Suchona Foundation's chairperson Saima Wazed Hossain said that she drew inspiration from her mother Prime Minister Sheikh Hasina for the efforts she is channeling towards changing lives of the people with autism.
She made the observation during a 90-minute online discussion event, titled 'Pracheer Periye: Saima Wazed's Conversation with Stephen Shore on his Autobiography and Autism'. Shuchona Foundation organized the event in collaboration with the Centre for Research & Information (CRI).
During the virtual meeting, acclaimed autism writer and US professor Dr. Stephan Mark Shore reflected on his experiences with autism. He had authored 'Beyond the Wall', whose Bengali edition 'Pracheer Periye' was unveiled at the event. The book was translated under the initiative of the Suchona Foundation.
Saima Wazed, also the daughter of Prime Minister Sheikh Hasina, remarked that the biggest achievement Bangladesh had made in handling the autism issue is that the country's highest policymaking level, especially the prime minister and other ministers, had got involved in raising awareness about autism.
There is also much progress in transitioning out of the stigma that people, in general, had about autism in the past, she remarked.
We have many limitations and those limitations have emerged as a kind of strength, which is also a big achievement in the autism awareness movement, she observed.
Expressing her optimism about the change in people's attitude towards autism, she said, "In Bangladesh, one of the core things we have achieved is national awareness and awakening to the fact that those on the autism spectrum are supposed to be part and parcel of society.
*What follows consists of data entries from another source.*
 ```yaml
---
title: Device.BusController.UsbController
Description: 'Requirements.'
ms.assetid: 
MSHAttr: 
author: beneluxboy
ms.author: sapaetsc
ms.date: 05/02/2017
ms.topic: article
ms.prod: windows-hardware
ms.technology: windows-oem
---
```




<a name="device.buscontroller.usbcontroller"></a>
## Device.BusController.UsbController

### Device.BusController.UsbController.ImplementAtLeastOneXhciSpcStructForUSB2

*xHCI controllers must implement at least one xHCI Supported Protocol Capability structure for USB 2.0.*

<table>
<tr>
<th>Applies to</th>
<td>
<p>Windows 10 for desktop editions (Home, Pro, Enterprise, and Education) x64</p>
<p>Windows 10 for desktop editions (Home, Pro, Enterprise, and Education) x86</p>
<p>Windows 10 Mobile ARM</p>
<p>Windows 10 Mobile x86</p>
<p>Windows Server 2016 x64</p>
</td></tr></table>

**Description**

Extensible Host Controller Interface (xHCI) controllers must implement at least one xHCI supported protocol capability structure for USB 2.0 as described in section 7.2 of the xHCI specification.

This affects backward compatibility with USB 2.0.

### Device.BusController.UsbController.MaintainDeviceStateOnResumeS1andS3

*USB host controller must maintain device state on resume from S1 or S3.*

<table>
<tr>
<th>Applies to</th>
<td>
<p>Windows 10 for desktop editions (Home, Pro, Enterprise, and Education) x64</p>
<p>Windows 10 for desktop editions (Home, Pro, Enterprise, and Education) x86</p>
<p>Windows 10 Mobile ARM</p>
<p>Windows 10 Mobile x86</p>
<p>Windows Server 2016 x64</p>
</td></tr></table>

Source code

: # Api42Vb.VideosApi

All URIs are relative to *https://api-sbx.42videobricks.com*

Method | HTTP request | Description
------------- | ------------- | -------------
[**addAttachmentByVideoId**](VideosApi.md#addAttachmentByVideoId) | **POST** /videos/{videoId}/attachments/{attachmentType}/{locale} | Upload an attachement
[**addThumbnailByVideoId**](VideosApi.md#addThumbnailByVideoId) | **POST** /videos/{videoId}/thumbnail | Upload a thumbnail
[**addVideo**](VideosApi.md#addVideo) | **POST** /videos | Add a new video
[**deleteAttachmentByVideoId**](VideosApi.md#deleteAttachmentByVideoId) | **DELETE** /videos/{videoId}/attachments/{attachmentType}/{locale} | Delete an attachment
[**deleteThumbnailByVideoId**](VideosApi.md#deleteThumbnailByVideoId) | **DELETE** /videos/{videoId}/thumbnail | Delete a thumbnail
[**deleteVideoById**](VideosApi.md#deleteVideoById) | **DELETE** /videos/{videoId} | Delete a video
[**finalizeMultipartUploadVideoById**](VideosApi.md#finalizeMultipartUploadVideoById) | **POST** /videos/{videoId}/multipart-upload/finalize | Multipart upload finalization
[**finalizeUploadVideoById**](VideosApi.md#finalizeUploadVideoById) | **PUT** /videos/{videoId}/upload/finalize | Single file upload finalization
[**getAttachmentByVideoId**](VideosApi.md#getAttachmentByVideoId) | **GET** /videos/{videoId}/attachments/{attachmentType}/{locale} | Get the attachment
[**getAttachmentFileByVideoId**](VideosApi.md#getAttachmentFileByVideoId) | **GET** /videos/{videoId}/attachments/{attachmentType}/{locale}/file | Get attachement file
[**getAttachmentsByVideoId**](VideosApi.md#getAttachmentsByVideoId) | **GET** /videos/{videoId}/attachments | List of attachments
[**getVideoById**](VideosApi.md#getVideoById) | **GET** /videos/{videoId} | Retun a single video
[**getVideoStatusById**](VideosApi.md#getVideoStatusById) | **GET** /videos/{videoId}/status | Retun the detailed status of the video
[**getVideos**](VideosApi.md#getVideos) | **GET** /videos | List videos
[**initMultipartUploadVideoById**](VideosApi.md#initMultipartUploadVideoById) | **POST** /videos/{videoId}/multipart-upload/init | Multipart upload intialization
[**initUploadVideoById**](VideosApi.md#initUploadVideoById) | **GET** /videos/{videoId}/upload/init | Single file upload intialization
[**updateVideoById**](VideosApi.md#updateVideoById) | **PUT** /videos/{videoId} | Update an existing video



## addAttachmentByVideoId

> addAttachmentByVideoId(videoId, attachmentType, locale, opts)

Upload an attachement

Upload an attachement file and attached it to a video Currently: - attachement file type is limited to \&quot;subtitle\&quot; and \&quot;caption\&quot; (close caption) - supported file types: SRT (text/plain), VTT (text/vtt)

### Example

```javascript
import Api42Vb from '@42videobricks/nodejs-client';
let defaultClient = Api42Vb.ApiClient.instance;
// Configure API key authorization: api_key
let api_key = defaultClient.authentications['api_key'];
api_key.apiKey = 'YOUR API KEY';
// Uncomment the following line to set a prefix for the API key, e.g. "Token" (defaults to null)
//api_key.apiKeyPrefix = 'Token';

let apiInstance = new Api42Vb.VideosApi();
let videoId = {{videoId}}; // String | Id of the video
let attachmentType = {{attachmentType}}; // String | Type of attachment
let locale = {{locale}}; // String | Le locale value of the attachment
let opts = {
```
There is the belief system that there should be more acceptance, there should be more assistance and there should be more opportunities."
Having accomplished her higher education in psychology and mental health in the US, Bangabandhu's granddaughter Saima Wazed set off on raising awareness about children with autism in Bangladesh by establishing the voluntary organization Suchona Foundation. She is also the president of the National Advisory Committee on Autism in Bangladesh.
Referring to the initiatives undertaken by the government, she said, "We have a strategic plan that's not just limited to one sector, not just the education sector or health sector, but across 20 different ministries and divisions. The government has adopted the multi-sectoral approach."
Dr. Stephen Shore was diagnosed with "atypical development with strong autistic tendencies" and nonverbal at the age of four. He completed his doctorate in special education at Boston University. Stephen now works as a clinical assistant professor at the Ruth S. Ammon School of Education at Adelphi University, teaching courses in special education and autism as part of his work on empowering people on the autism spectrum to develop their capacities to the fullest.
He has a plan for authoring another two books, one on providing assistance to people with autism and another on the autism situation as observed by him by traveling to 52 countries.
Owing to his experience of cross-country tours, he shared his observation during the event, talking about striking similarities in the behaviors of children with autism across the world. He, however, also referred to the uniqueness of every such child, stressing the need for assistance to help them thrive through skills.
Honorable Speaker of the National Parliament of Bangladesh, Dr. Shirin Sharmin Chaudhury, also spoke at the meeting, saying that a workshop on Neurodevelopment Disorder in 2015 at the national parliament. Saima Wazed presented the keynote at the workshop.
She appreciated an array of initiatives undertaken by the Suchona Foundation under the leadership of Saima for people with special needs. She also showered her praise on Saima for pioneering the awareness-raising campaign on ASD or Autism Spectrum Disorder in Bangladesh.